Cessazione della materia del contendere e soccombenza virtuale nell’ottemperanza pensionistica (Corte dei Conti Sez. giur. Piemonte n. 108 del 08.10.2024)
Principi di diritto (Massima)
Nel giudizio di ottemperanza, la sopravvenuta esecuzione del giudicato in pendenza di ricorso determina la cessazione della materia del contendere. Ai fini delle spese, non rileva la circostanza che l’amministrazione abbia adempiuto senza resistere nel merito, poiché opera il principio della soccombenza virtuale: se l’adempimento è intervenuto solo dopo la proposizione del ricorso, l’ente è soccombente e va condannato al pagamento delle spese di lite. La valutazione presuppone che risultino dagli atti i presupposti dell’effettiva cessazione e che la parte ricorrente ne abbia dato conferma.
Il Fatto
La ricorrente, titolare di un trattamento di quiescenza, ha agito in via di ottemperanza ex art. 217 c.g.c. per ottenere l’esecuzione della sentenza n. 295/2023 con cui la Corte dei conti, Sezione giurisdizionale per la Regione Piemonte, aveva accertato il suo diritto alla rideterminazione del trattamento pensionistico sulla base di una retribuzione pensionabile di quota A, con conseguente condanna dell’INPS alla riliquidazione, al pagamento dei differenziali, oltre interessi e rivalutazione.

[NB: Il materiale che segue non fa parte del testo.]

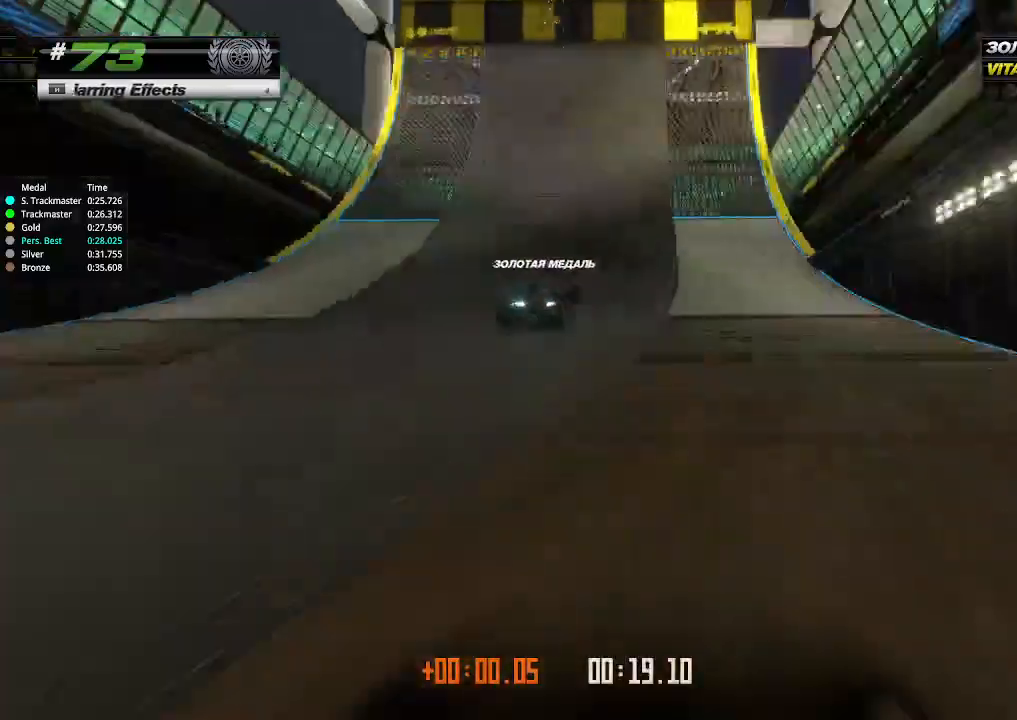
{"keys": ["up"], "events": []}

Dopo una diffida a provvedere e un ulteriore sollecito, la ricorrente ha promosso il ricorso per ottemperanza. L’INPS, costituendosi, ha evidenziato di aver riliquidato la pensione solo dopo la proposizione del giudizio, indicando il pagamento degli arretrati a partire dal mese di agosto 2024. La difesa della ricorrente ha confermato l’avvenuta esecuzione e ha chiesto dichiararsi la cessazione della materia del contendere, con spese a carico dell’INPS.
La Motivazione della Corte
La questione attiene agli effetti processuali dell’adempimento tardivo nel giudizio di ottemperanza. Dagli atti, secondo il Giudice, emergono i presupposti per la cessazione della materia del contendere, poiché l’obbligo risultante dal giudicato è stato integralmente eseguito.
La Corte dà rilievo decisivo al momento dell’adempimento. L’INPS, per sua stessa ammissione, ha dato esecuzione alla sentenza n. 295/2023 successivamente alla proposizione del ricorso. Tale circostanza è assunta a fondamento del criterio di imputazione delle spese.
Il Collegio applica il principio della soccombenza virtuale. Nel giudizio di ottemperanza, l’esecuzione intervenuta in corso di causa non consente all’ente di sottrarsi alle spese: la parte creditrice è stata costretta ad attivare la tutela giurisdizionale per ottenere ciò che l’amministrazione avrebbe dovuto assicurare. L’adempimento tardivo equivale, sul piano delle spese, a una soccombenza.
Ne consegue la condanna dell’INPS al pagamento delle spese di lite, liquidate in euro 1.000,00 oltre spese generali, IVA e CPA, con distrazione a favore dei procuratori anticipatari. All’esito, il Giudice ha dichiarato la cessazione della materia del contendere e disposto le comunicazioni di competenza.